Here, $-1.771{\text{ft/s}}^2$ for ${\left(a_p\right)}_r$ and $-0.2439{\text{ft/s}}^{\text{2}}$ for ${\left(a_p\right)}_{\theta }$.

Calculate the acceleration $\left(a_P\right)$ of parasailer using the relation:

$\left(a_p\right)=\sqrt{{\left(a_P\right)}_r^2+{\left(a_P\right)}_{\theta }^2}$

Substitute $-1.771{\text{ft/s}}^2$ for ${\left(a_p\right)}_r$ and $-0.2439{\text{ft/s}}^{\text{2}}$ for ${\left(a_p\right)}_{\theta }$.
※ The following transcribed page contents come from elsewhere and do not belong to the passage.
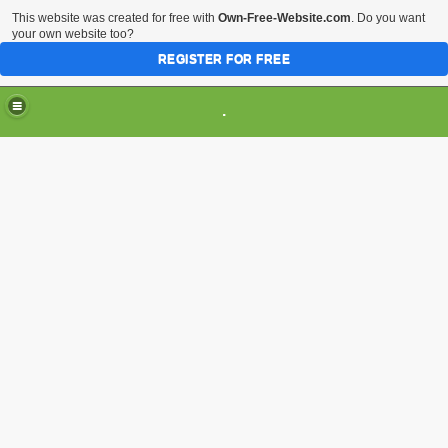
This website was created for free with
Own-Free-Website.com
. Do you want
your own website too?
REGISTER FOR FREE
HOME
ARTI & TRADIZIONI POPOLARI
.
CIVILTA'
EVENTI & MANIFESTAZIONI
MUSEI REGIONALI
SCIENZE & TECNOLOGIA
Musei Italiani su Pinterest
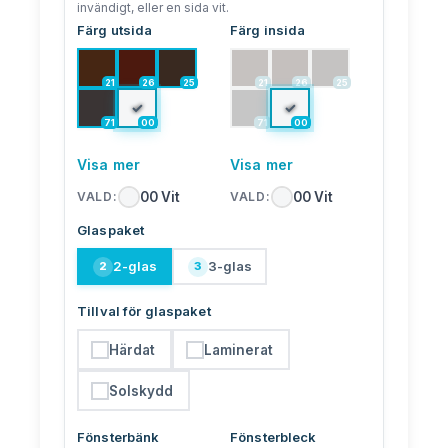
invändigt, eller en sida vit.
Färg utsida
Färg insida
21
26
25
21
26
25
✓
✓
71
00
71
00
Visa mer
Visa mer
00
Vit
00
Vit
VALD
:
VALD
:
Glaspaket
2-glas
3-glas
2
3
Tillval för glaspaket
Härdat
Laminerat
Solskydd
Fönsterbänk
Fönsterbleck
$\begin{array}{c}\left(a_p\right)=\sqrt{{\left(-1.771\right)}^2+{\left(-0.2439\right)}^2}\\ =\sqrt{3.1959}\\ =1.787{\text{ft/s}}^2\end{array}$

Therefore, the magnitude of the acceleration $\left(a_p\right)$ of the parasailer when time (t) is 5 sec is $\underset{\_}{1.787{\text{ft/s}}^2}$.